▶ STORED DATA:
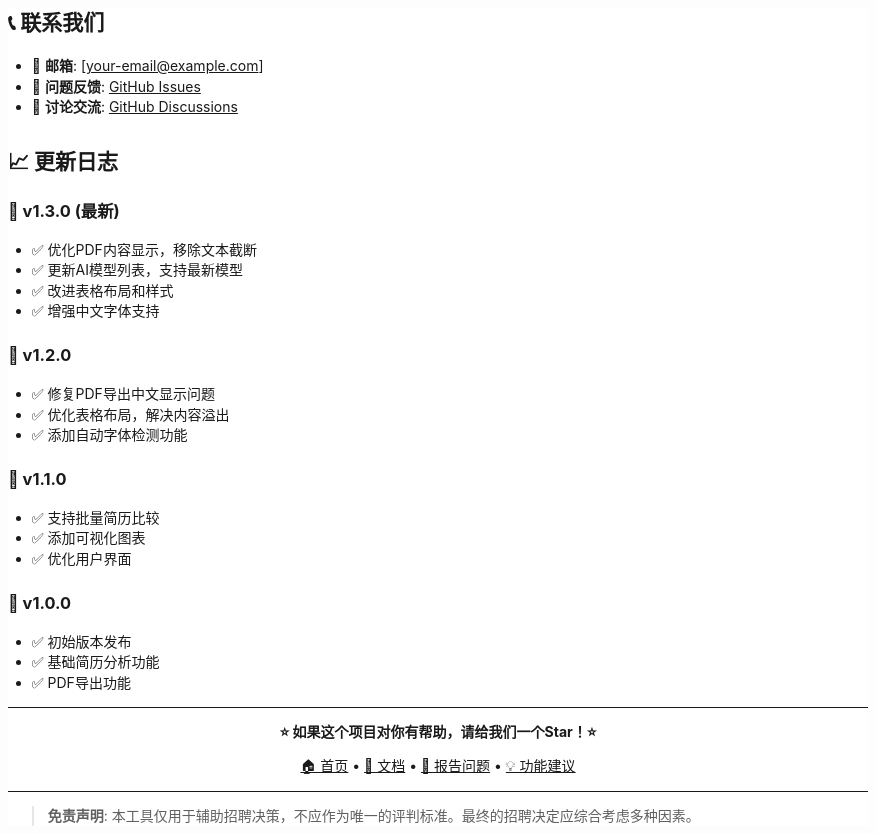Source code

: ## 📞 联系我们

- 📧 **邮箱**: [your-email@example.com]
- 🐛 **问题反馈**: [GitHub Issues](https://github.com/yourusername/ai-resume-analyzer/issues)
- 💬 **讨论交流**: [GitHub Discussions](https://github.com/yourusername/ai-resume-analyzer/discussions)

## 📈 更新日志

### 🎉 v1.3.0 (最新)
- ✅ 优化PDF内容显示，移除文本截断
- ✅ 更新AI模型列表，支持最新模型
- ✅ 改进表格布局和样式
- ✅ 增强中文字体支持

### 🔄 v1.2.0
- ✅ 修复PDF导出中文显示问题
- ✅ 优化表格布局，解决内容溢出
- ✅ 添加自动字体检测功能

### 🚀 v1.1.0
- ✅ 支持批量简历比较
- ✅ 添加可视化图表
- ✅ 优化用户界面

### 🎯 v1.0.0
- ✅ 初始版本发布
- ✅ 基础简历分析功能
- ✅ PDF导出功能

---

<div align="center">

**⭐ 如果这个项目对你有帮助，请给我们一个Star！⭐**

[🏠 首页](https://github.com/yourusername/ai-resume-analyzer) • [📖 文档](docs/) • [🐛 报告问题](https://github.com/yourusername/ai-resume-analyzer/issues) • [💡 功能建议](https://github.com/yourusername/ai-resume-analyzer/discussions)

</div>

---

> **免责声明**: 本工具仅用于辅助招聘决策，不应作为唯一的评判标准。最终的招聘决定应综合考虑多种因素。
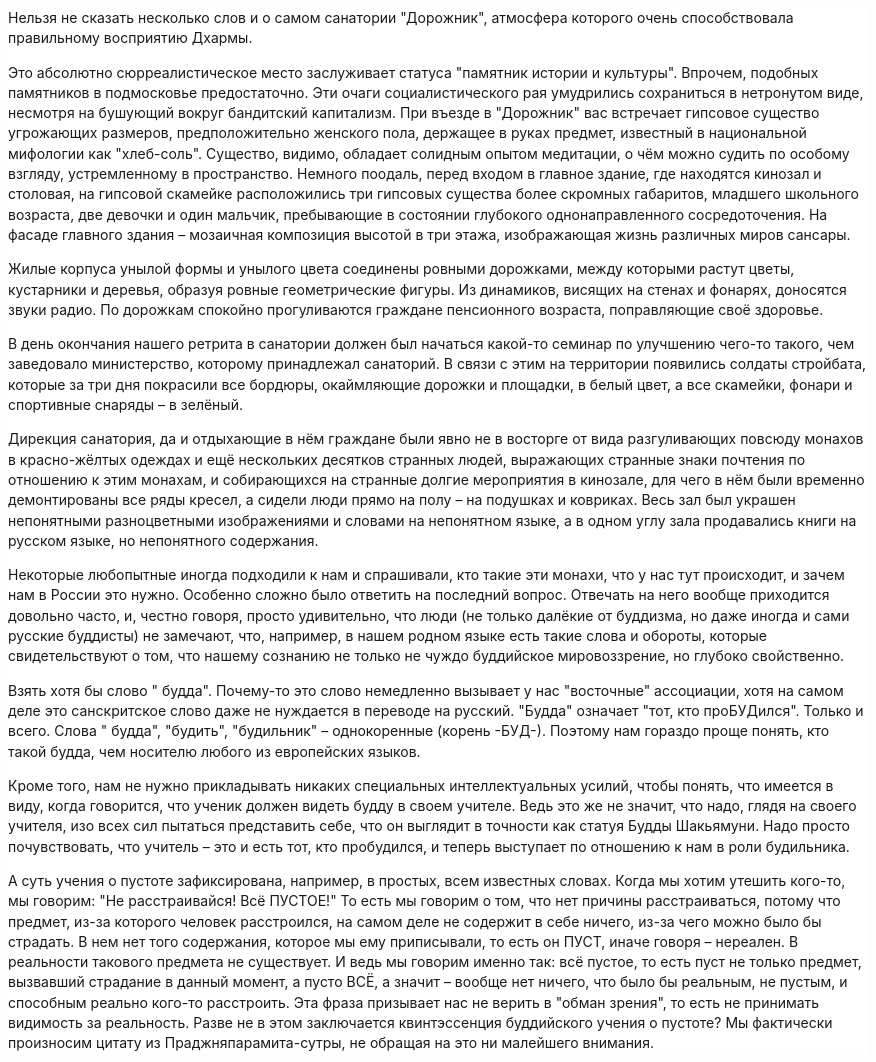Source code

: Нельзя не сказать несколько слов и о самом санатории "Дорожник", атмосфера которого очень способствовала правильному восприятию Дхармы.

Это абсолютно сюрреалистическое место заслуживает статуса "памятник истории и культуры". Впрочем, подобных памятников в подмосковье предостаточно. Эти очаги социалистического рая умудрились сохраниться в нетронутом виде, несмотря на бушующий вокруг бандитский капитализм. При въезде в "Дорожник" вас встречает гипсовое существо угрожающих размеров, предположительно женского пола, держащее в руках предмет, известный в национальной мифологии как "хлеб-соль". Существо, видимо, обладает солидным опытом медитации, о чём можно судить по особому взгляду, устремленному в пространство. Немного поодаль, перед входом в главное здание, где находятся кинозал и столовая, на гипсовой скамейке расположились три гипсовых существа более скромных габаритов, младшего школьного возраста, две девочки и один мальчик, пребывающие в состоянии глубокого однонаправленного сосредоточения. На фасаде главного здания – мозаичная композиция высотой в три этажа, изображающая жизнь различных миров сансары.

Жилые корпуса унылой формы и унылого цвета соединены ровными дорожками, между которыми растут цветы, кустарники и деревья, образуя ровные геометрические фигуры. Из динамиков, висящих на стенах и фонарях, доносятся звуки радио. По дорожкам спокойно прогуливаются граждане пенсионного возраста, поправляющие своё здоровье.

В день окончания нашего ретрита в санатории должен был начаться какой-то семинар по улучшению чего-то такого, чем заведовало министерство, которому принадлежал санаторий. В связи с этим на территории появились солдаты стройбата, которые за три дня покрасили все бордюры, окаймляющие дорожки и площадки, в белый цвет, а все скамейки, фонари и спортивные снаряды – в зелёный.

Дирекция санатория, да и отдыхающие в нём граждане были явно не в восторге от вида разгуливающих повсюду монахов в красно-жёлтых одеждах и ещё нескольких десятков странных людей, выражающих странные знаки почтения по отношению к этим монахам, и собирающихся на странные долгие мероприятия в кинозале, для чего в нём были временно демонтированы все ряды кресел, а сидели люди прямо на полу – на подушках и ковриках. Весь зал был украшен непонятными разноцветными изображениями и словами на непонятном языке, а в одном углу зала продавались книги на русском языке, но непонятного содержания.

Некоторые любопытные иногда подходили к нам и спрашивали, кто такие эти монахи, что у нас тут происходит, и зачем нам в России это нужно. Особенно сложно было ответить на последний вопрос. Отвечать на него вообще приходится довольно часто, и, честно говоря, просто удивительно, что люди (не только далёкие от буддизма, но даже иногда и сами русские буддисты) не замечают, что, например, в нашем родном языке есть такие слова и обороты, которые свидетельствуют о том, что нашему сознанию не только не чуждо буддийское мировоззрение, но глубоко свойственно.

Взять хотя бы слово " будда". Почему-то это слово немедленно вызывает у нас "восточные" ассоциации, хотя на самом деле это санскритское слово даже не нуждается в переводе на русский. "Будда" означает "тот, кто проБУДился". Только и всего. Слова " будда", "будить", "будильник" – однокоренные (корень -БУД-). Поэтому нам гораздо проще понять, кто такой будда, чем носителю любого из европейских языков.

Кроме того, нам не нужно прикладывать никаких специальных интеллектуальных усилий, чтобы понять, что имеется в виду, когда говорится, что ученик должен видеть будду в своем учителе. Ведь это же не значит, что надо, глядя на своего учителя, изо всех сил пытаться представить себе, что он выглядит в точности как статуя Будды Шакьямуни. Надо просто почувствовать, что учитель – это и есть тот, кто пробудился, и теперь выступает по отношению к нам в роли будильника.

А суть учения о пустоте зафиксирована, например, в простых, всем известных словах. Когда мы хотим утешить кого-то, мы говорим: "Не расстраивайся! Всё ПУСТОЕ!" То есть мы говорим о том, что нет причины расстраиваться, потому что предмет, из-за которого человек расстроился, на самом деле не содержит в себе ничего, из-за чего можно было бы страдать. В нем нет того содержания, которое мы ему приписывали, то есть он ПУСТ, иначе говоря – нереален. В реальности такового предмета не существует. И ведь мы говорим именно так: всё пустое, то есть пуст не только предмет, вызвавший страдание в данный момент, а пусто ВСЁ, а значит – вообще нет ничего, что было бы реальным, не пустым, и способным реально кого-то расстроить. Эта фраза призывает нас не верить в "обман зрения", то есть не принимать видимость за реальность. Разве не в этом заключается квинтэссенция буддийского учения о пустоте? Мы фактически произносим цитату из Праджняпарамита-сутры, не обращая на это ни малейшего внимания.
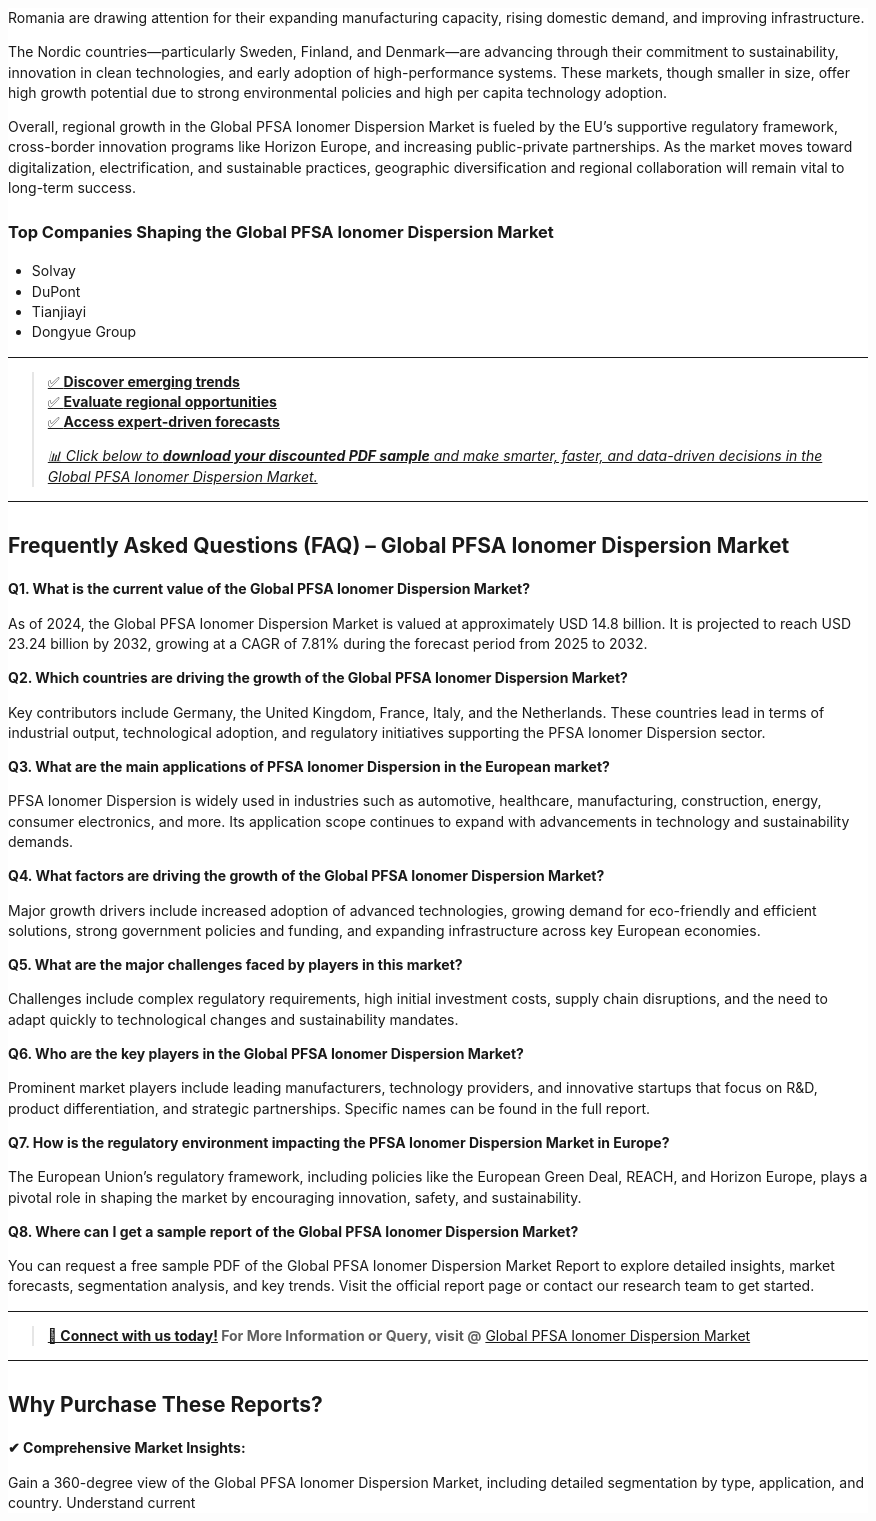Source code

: Romania are drawing attention for their expanding manufacturing capacity, rising domestic demand, and improving infrastructure.</p><p>The Nordic countries&mdash;particularly Sweden, Finland, and Denmark&mdash;are advancing through their commitment to sustainability, innovation in clean technologies, and early adoption of high-performance systems. These markets, though smaller in size, offer high growth potential due to strong environmental policies and high per capita technology adoption.</p><p>Overall, regional growth in the Global PFSA Ionomer Dispersion Market is fueled by the EU&rsquo;s supportive regulatory framework, cross-border innovation programs like Horizon Europe, and increasing public-private partnerships. As the market moves toward digitalization, electrification, and sustainable practices, geographic diversification and regional collaboration will remain vital to long-term success.</p><p><h3>Top Companies Shaping the Global PFSA Ionomer Dispersion Market </h3><ul><li>Solvay</li><li>DuPont</li><li>Tianjiayi</li><li>Dongyue Group</li></ul></p><hr /><blockquote><p><a href="https://www.marketresearchintellect.com/ask-for-discount/?rid=950388&amp;amp;utm_source=Github-R&amp;amp;utm_medium=860">✅ <strong data-start="617" data-end="645">Discover emerging trends</strong></a><br data-start="645" data-end="648" /><a href="https://www.marketresearchintellect.com/ask-for-discount/?rid=950388&amp;amp;utm_source=Github-R&amp;amp;utm_medium=860"> ✅ <strong data-start="650" data-end="685">Evaluate regional opportunities</strong></a><br data-start="685" data-end="688" /><a href="https://www.marketresearchintellect.com/ask-for-discount/?rid=950388&amp;amp;utm_source=Github-R&amp;amp;utm_medium=860"> ✅ <strong data-start="690" data-end="724">Access expert-driven forecasts</strong></a></p><p class="" data-start="728" data-end="864"><em><a href="https://www.marketresearchintellect.com/ask-for-discount/?rid=950388&amp;amp;utm_source=Github-R&amp;amp;utm_medium=860">📊 Click below to <strong data-start="746" data-end="785">download your discounted PDF sample</strong> and make smarter, faster, and data-driven decisions in the Global PFSA Ionomer Dispersion Market.</a></em></p></blockquote><hr /><h2>Frequently Asked Questions (FAQ) &ndash; Global PFSA Ionomer Dispersion Market</h2><p><strong>Q1. What is the current value of the Global PFSA Ionomer Dispersion Market?</strong></p><p>As of 2024, the Global PFSA Ionomer Dispersion Market is valued at approximately USD 14.8 billion. It is projected to reach USD 23.24 billion by 2032, growing at a CAGR of 7.81% during the forecast period from 2025 to 2032.</p><p><strong>Q2. Which countries are driving the growth of the Global PFSA Ionomer Dispersion Market?</strong></p><p>Key contributors include Germany, the United Kingdom, France, Italy, and the Netherlands. These countries lead in terms of industrial output, technological adoption, and regulatory initiatives supporting the PFSA Ionomer Dispersion sector.</p><p><strong>Q3. What are the main applications of PFSA Ionomer Dispersion in the European market?</strong></p><p>PFSA Ionomer Dispersion is widely used in industries such as automotive, healthcare, manufacturing, construction, energy, consumer electronics, and more. Its application scope continues to expand with advancements in technology and sustainability demands.</p><p><strong>Q4. What factors are driving the growth of the Global PFSA Ionomer Dispersion Market?</strong></p><p>Major growth drivers include increased adoption of advanced technologies, growing demand for eco-friendly and efficient solutions, strong government policies and funding, and expanding infrastructure across key European economies.</p><p><strong>Q5. What are the major challenges faced by players in this market?</strong></p><p>Challenges include complex regulatory requirements, high initial investment costs, supply chain disruptions, and the need to adapt quickly to technological changes and sustainability mandates.</p><p><strong>Q6. Who are the key players in the Global PFSA Ionomer Dispersion Market?</strong></p><p>Prominent market players include leading manufacturers, technology providers, and innovative startups that focus on R&amp;D, product differentiation, and strategic partnerships. Specific names can be found in the full report.</p><p><strong>Q7. How is the regulatory environment impacting the PFSA Ionomer Dispersion Market in Europe?</strong></p><p>The European Union&rsquo;s regulatory framework, including policies like the European Green Deal, REACH, and Horizon Europe, plays a pivotal role in shaping the market by encouraging innovation, safety, and sustainability.</p><p><strong>Q8. Where can I get a sample report of the Global PFSA Ionomer Dispersion Market?</strong></p><p>You can request a free sample PDF of the Global PFSA Ionomer Dispersion Market Report to explore detailed insights, market forecasts, segmentation analysis, and key trends. Visit the official report page or contact our research team to get started.</p><hr /><blockquote><p><span class="font-[700]"><strong><a href="https://www.marketresearchintellect.com/product/global-pfsa-ionomer-dispersion-market/?utm_source=Linkedin&utm_medium=860">📩 Connect with us today!</a> For More Information or Query, visit&nbsp;@</strong>&nbsp;</span><span class="font-[700]"><a href="https://www.marketresearchintellect.com/product/global-pfsa-ionomer-dispersion-market/?utm_source=Linkedin&utm_medium=860" target="_blank" data-tracking-control-name="article-ssr-frontend-pulse_little-text-block" data-tracking-will-navigate="" data-test-link="">Global PFSA Ionomer Dispersion Market</a></span></p></blockquote><hr /><h2>Why Purchase These Reports?</h2><p><strong>✔ Comprehensive Market Insights:</strong></p><p>Gain a 360-degree view of the Global PFSA Ionomer Dispersion Market, including detailed segmentation by type, application, and country. Understand current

▶ BRIEF: Begin with the line above that has "Жилые корпуса унылой" and continue through the line that has "Некоторые любопытные иногда", setting each one down exactly. Stop there.

▶ PROBLEM SOLUTION:
Жилые корпуса унылой формы и унылого цвета соединены ровными дорожками, между которыми растут цветы, кустарники и деревья, образуя ровные геометрические фигуры. Из динамиков, висящих на стенах и фонарях, доносятся звуки радио. По дорожкам спокойно прогуливаются граждане пенсионного возраста, поправляющие своё здоровье.

В день окончания нашего ретрита в санатории должен был начаться какой-то семинар по улучшению чего-то такого, чем заведовало министерство, которому принадлежал санаторий. В связи с этим на территории появились солдаты стройбата, которые за три дня покрасили все бордюры, окаймляющие дорожки и площадки, в белый цвет, а все скамейки, фонари и спортивные снаряды – в зелёный.

Дирекция санатория, да и отдыхающие в нём граждане были явно не в восторге от вида разгуливающих повсюду монахов в красно-жёлтых одеждах и ещё нескольких десятков странных людей, выражающих странные знаки почтения по отношению к этим монахам, и собирающихся на странные долгие мероприятия в кинозале, для чего в нём были временно демонтированы все ряды кресел, а сидели люди прямо на полу – на подушках и ковриках. Весь зал был украшен непонятными разноцветными изображениями и словами на непонятном языке, а в одном углу зала продавались книги на русском языке, но непонятного содержания.

Некоторые любопытные иногда подходили к нам и спрашивали, кто такие эти монахи, что у нас тут происходит, и зачем нам в России это нужно. Особенно сложно было ответить на последний вопрос. Отвечать на него вообще приходится довольно часто, и, честно говоря, просто удивительно, что люди (не только далёкие от буддизма, но даже иногда и сами русские буддисты) не замечают, что, например, в нашем родном языке есть такие слова и обороты, которые свидетельствуют о том, что нашему сознанию не только не чуждо буддийское мировоззрение, но глубоко свойственно.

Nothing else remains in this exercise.